The market welcomed the move, which saw its share price leap nearly 62 percent to R5.34 in intraday trade before closing 37.88 percent up at R4.55. Improved cash generation from operations and asset disposals should position EOH Holdings to continue to repay their debt in line with milestones agreed with lenders, analysts said yesterday.

Technology software and hardware services provider EOH is trying to reinvent itself after allegations of corruption in its past dealings with the government saw it close its EOH Mthombo business unit and adopt a strategy at the end of last year to reduce debt. The first payment was also well ahead of the August 31 deadline. 

The group said it had repaid R1.77bn to its lenders – R1.14bn in capital and R626m in interest since August last year.

At the half-year results in that month, a R1.6bn deleverage plan was agreed with lenders.

The group said in an update yesterday that the group operations had improved, while the remaining 30 percent in Construction Computer Software was sold recently.

The group paid R75m in interest in May. Going forward, it would benefit from the drop in base interest rates of 2.5 percent, with all the group’s interest costs being at floating rates linked to Johannesburg Interbank Average Rate (Jibar). Since February 1, 2019, non-core asset disposals in excess of R1.4bn were signed, resulting in R865m in cash being received. 

The sale of Dental Information Systems Holdings for R250m, announced in December, had been approved by the Competition Commission and was awaiting Competition Tribunal approval. 

The sales processes for two of the IP assets were in final stages with bidders. Additionally, the sale of the third IP asset was launched in May, with significant interest received, the directors said.

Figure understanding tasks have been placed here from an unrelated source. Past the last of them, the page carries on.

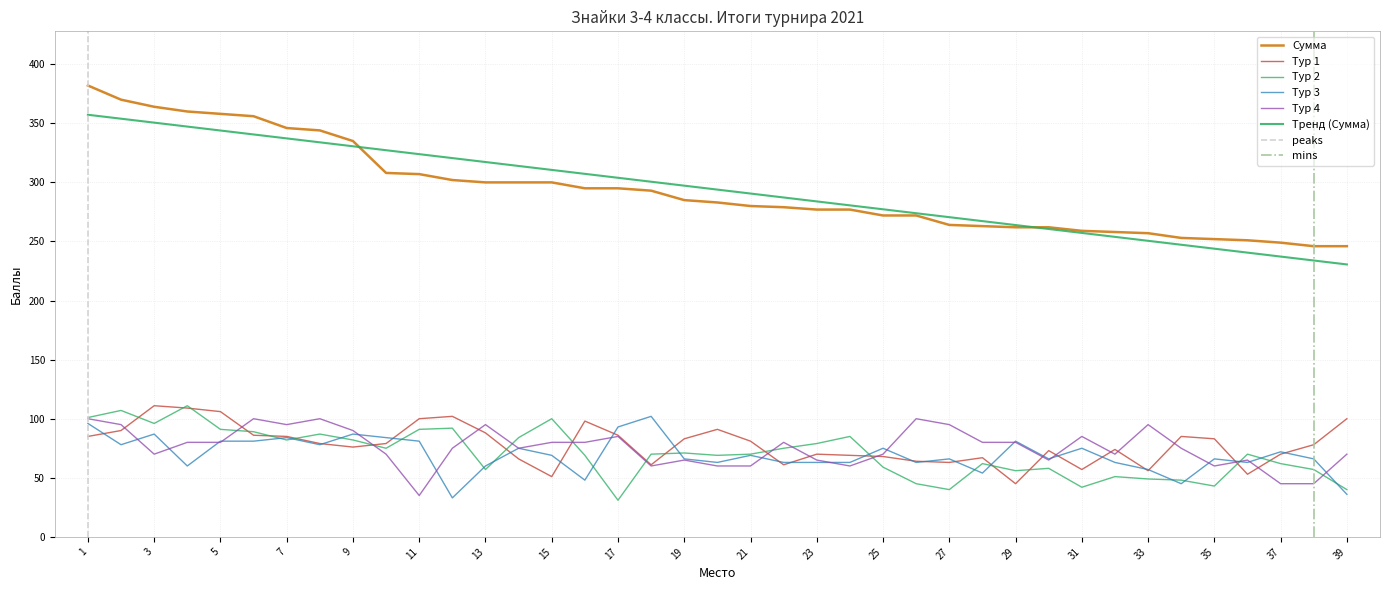

Reading right to left, extract all data points from this chart.

Сумма: 246	246	249	251	252	253	257	258	259	262	262	263	264	272	272	277	277	279	280	283	285	293	295	295	300	300	300	302	307	308	335	344	346	356	358	360	364	370	382
Тур 1: 100	78	70	53	83	85	56	74	57	73	45	67	63	64	68	69	70	61	81	91	83	61	86	98	51	66	88	102	100	79	76	79	85	86	106	109	111	90	85
Тур 2: 40	57	62	70	43	48	49	51	42	58	56	62	40	45	59	85	79	75	70	69	71	70	31	69	100	84	57	92	91	75	82	87	82	89	91	111	96	107	101
Тур 3: 36	66	72	63	66	45	57	63	75	66	81	54	66	63	75	63	63	63	69	63	66	102	93	48	69	75	60	33	81	84	87	78	84	81	81	60	87	78	96
Тур 4: 70	45	45	65	60	75	95	70	85	65	80	80	95	100	70	60	65	80	60	60	65	60	85	80	80	75	95	75	35	70	90	100	95	100	80	80	70	95	100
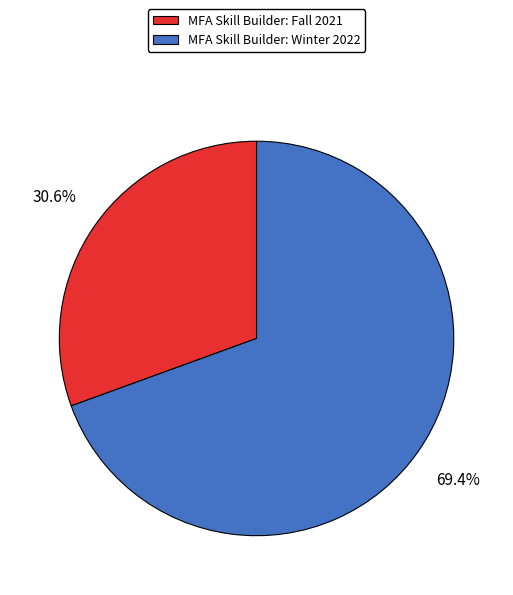

Count the number of slices in the pie.

2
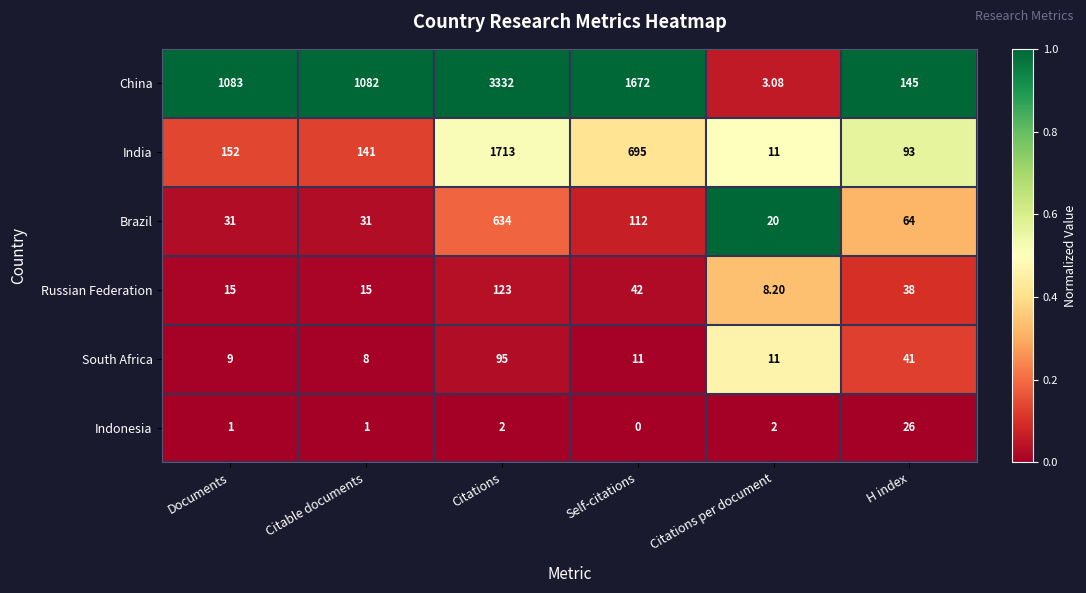

Which category has the highest value in the South Africa series?

Citations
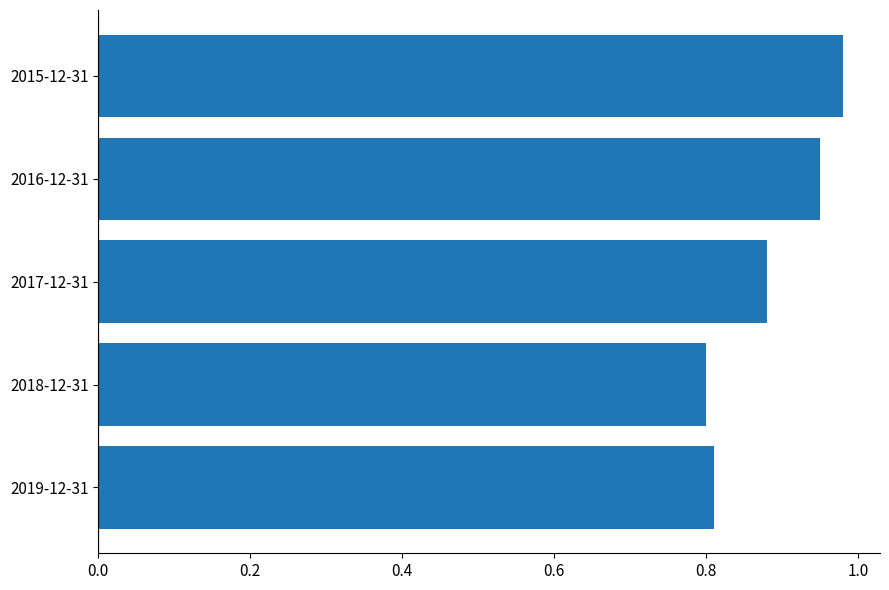

Count the number of data series in this chart.

1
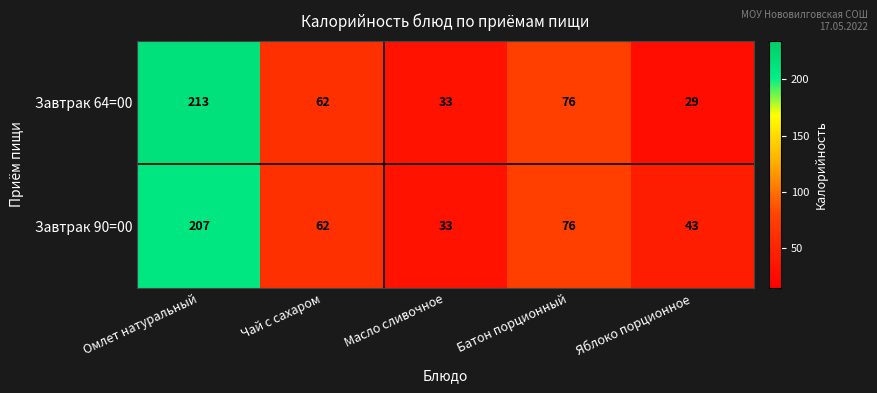

At which category does the chart reach its minimum across all series?

Яблоко порционное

Revenue experienced some downward pressure as a result of the lockdown in the quarter to end-May, but positive earnings before interest tax depreciation and amortisation was the result of a focus on costs and the elimination of unnecessary spend. 

Collections from debtors books for February, March, April as well as May, remained strong, with all months recording collections in excess of R1bn. The group had cash balances of R893m as at June 3.

Mergence Asset Management head of equities Peter Takaendesa said his initial impressions were that EOH’s management team were executing well to reduce losses and limit the cash drain on the business, while operating in a challenging market.

EOH had indicated it had so far repaid R540m of the target of R500m by August 2020, and had outstanding proceeds of over R530m from the disposal of non-core assets.